▸ **WORK TO COMPLETE**:
The answer must consist of every line in the records that contains the word "dead".

*** TASK INPUT ***

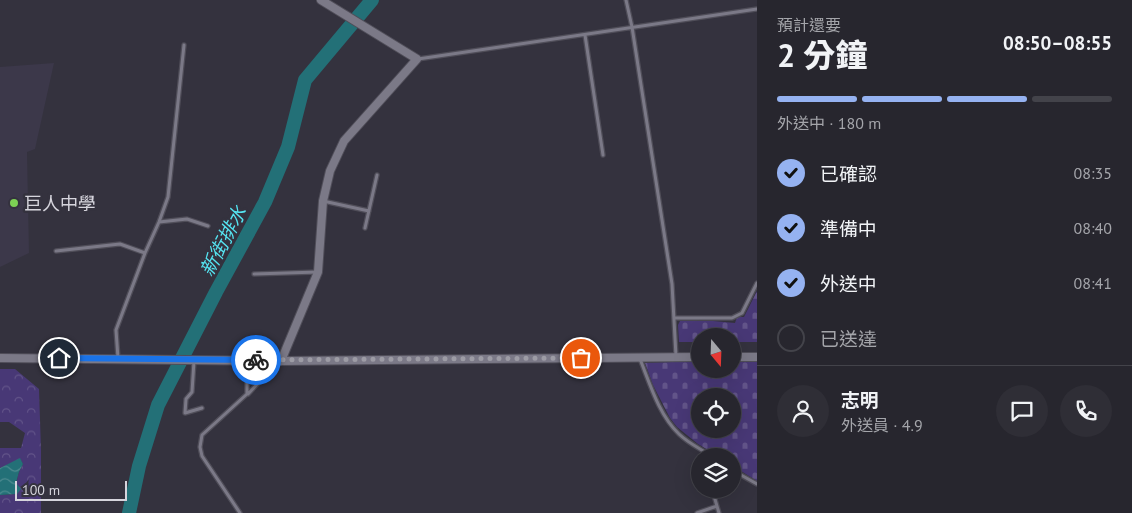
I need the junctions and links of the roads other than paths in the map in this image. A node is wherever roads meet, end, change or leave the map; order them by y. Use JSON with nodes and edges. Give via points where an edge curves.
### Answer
{"nodes":[{"id":1,"x":321,"y":0,"type":"edge"},
{"id":2,"x":626,"y":0,"type":"edge"},
{"id":3,"x":757,"y":9,"type":"edge"},
{"id":4,"x":632,"y":27,"type":"junction"},
{"id":5,"x":585,"y":35,"type":"junction"},
{"id":6,"x":184,"y":45,"type":"dead end"},
{"id":7,"x":417,"y":59,"type":"junction"},
{"id":8,"x":603,"y":155,"type":"dead end"},
{"id":9,"x":377,"y":175,"type":"dead end"},
{"id":10,"x":323,"y":201,"type":"junction"},
{"id":11,"x":369,"y":211,"type":"junction"},
{"id":12,"x":159,"y":222,"type":"junction"},
{"id":13,"x":208,"y":226,"type":"dead end"},
{"id":14,"x":365,"y":228,"type":"dead end"},
{"id":15,"x":56,"y":251,"type":"dead end"},
{"id":16,"x":145,"y":253,"type":"junction"},
{"id":17,"x":318,"y":272,"type":"junction"},
{"id":18,"x":254,"y":274,"type":"dead end"},
{"id":19,"x":757,"y":283,"type":"edge"},
{"id":20,"x":674,"y":318,"type":"junction"},
{"id":21,"x":691,"y":357,"type":"edge"},
{"id":22,"x":741,"y":357,"type":"edge"},
{"id":23,"x":757,"y":357,"type":"edge"},
{"id":24,"x":0,"y":358,"type":"edge"},
{"id":25,"x":640,"y":358,"type":"junction"},
{"id":26,"x":676,"y":358,"type":"junction"},
{"id":27,"x":118,"y":359,"type":"junction"},
{"id":28,"x":191,"y":360,"type":"junction"},
{"id":29,"x":247,"y":360,"type":"junction"},
{"id":30,"x":269,"y":360,"type":"junction"},
{"id":31,"x":281,"y":361,"type":"junction"},
{"id":32,"x":247,"y":394,"type":"junction"},
{"id":33,"x":202,"y":408,"type":"dead end"},
{"id":34,"x":700,"y":448,"type":"edge"},
{"id":35,"x":741,"y":475,"type":"edge"},
{"id":36,"x":757,"y":484,"type":"edge"},
{"id":37,"x":715,"y":498,"type":"edge"},
{"id":38,"x":717,"y":506,"type":"junction"},
{"id":39,"x":240,"y":513,"type":"edge"},
{"id":40,"x":697,"y":513,"type":"edge"},
{"id":41,"x":719,"y":513,"type":"edge"}],
"edges":[{"from":1,"to":7,"type":"street"},
{"from":2,"to":4,"type":"lane"},
{"from":3,"to":4,"type":"lane"},
{"from":4,"to":5,"type":"lane"},
{"from":4,"to":20,"type":"lane","via":[[672,284]]},
{"from":5,"to":7,"type":"lane"},
{"from":5,"to":8,"type":"lane"},
{"from":6,"to":12,"type":"lane","via":[[168,197]]},
{"from":7,"to":10,"type":"street","via":[[344,141],[330,172]]},
{"from":9,"to":11,"type":"lane"},
{"from":10,"to":11,"type":"lane"},
{"from":10,"to":17,"type":"street"},
{"from":11,"to":14,"type":"lane"},
{"from":12,"to":13,"type":"lane","via":[[188,219]]},
{"from":12,"to":16,"type":"lane"},
{"from":15,"to":16,"type":"lane","via":[[120,244]]},
{"from":16,"to":27,"type":"lane","via":[[116,330]]},
{"from":17,"to":18,"type":"lane"},
{"from":17,"to":31,"type":"street"},
{"from":19,"to":20,"type":"lane","via":[[742,313],[732,318]]},
{"from":20,"to":26,"type":"lane"},
{"from":21,"to":26,"type":"street"},
{"from":22,"to":23,"type":"street"},
{"from":24,"to":27,"type":"street"},
{"from":25,"to":26,"type":"street"},
{"from":25,"to":31,"type":"street"},
{"from":25,"to":34,"type":"lane","via":[[670,423],[680,435]]},
{"from":27,"to":28,"type":"street"},
{"from":28,"to":29,"type":"street"},
{"from":28,"to":33,"type":"lane","via":[[192,392],[186,399],[185,413]]},
{"from":29,"to":30,"type":"street"},
{"from":29,"to":32,"type":"lane"},
{"from":30,"to":31,"type":"street"},
{"from":30,"to":32,"type":"lane","via":[[262,379]]},
{"from":32,"to":39,"type":"lane","via":[[202,435],[200,447],[202,456]]},
{"from":35,"to":36,"type":"lane"},
{"from":37,"to":38,"type":"lane"},
{"from":38,"to":40,"type":"lane"},
{"from":38,"to":41,"type":"lane"}]}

*** End of TASK INPUT ***

▸ **SOLUTION**:
{"id":6,"x":184,"y":45,"type":"dead end"},
{"id":8,"x":603,"y":155,"type":"dead end"},
{"id":9,"x":377,"y":175,"type":"dead end"},
{"id":13,"x":208,"y":226,"type":"dead end"},
{"id":14,"x":365,"y":228,"type":"dead end"},
{"id":15,"x":56,"y":251,"type":"dead end"},
{"id":18,"x":254,"y":274,"type":"dead end"},
{"id":33,"x":202,"y":408,"type":"dead end"},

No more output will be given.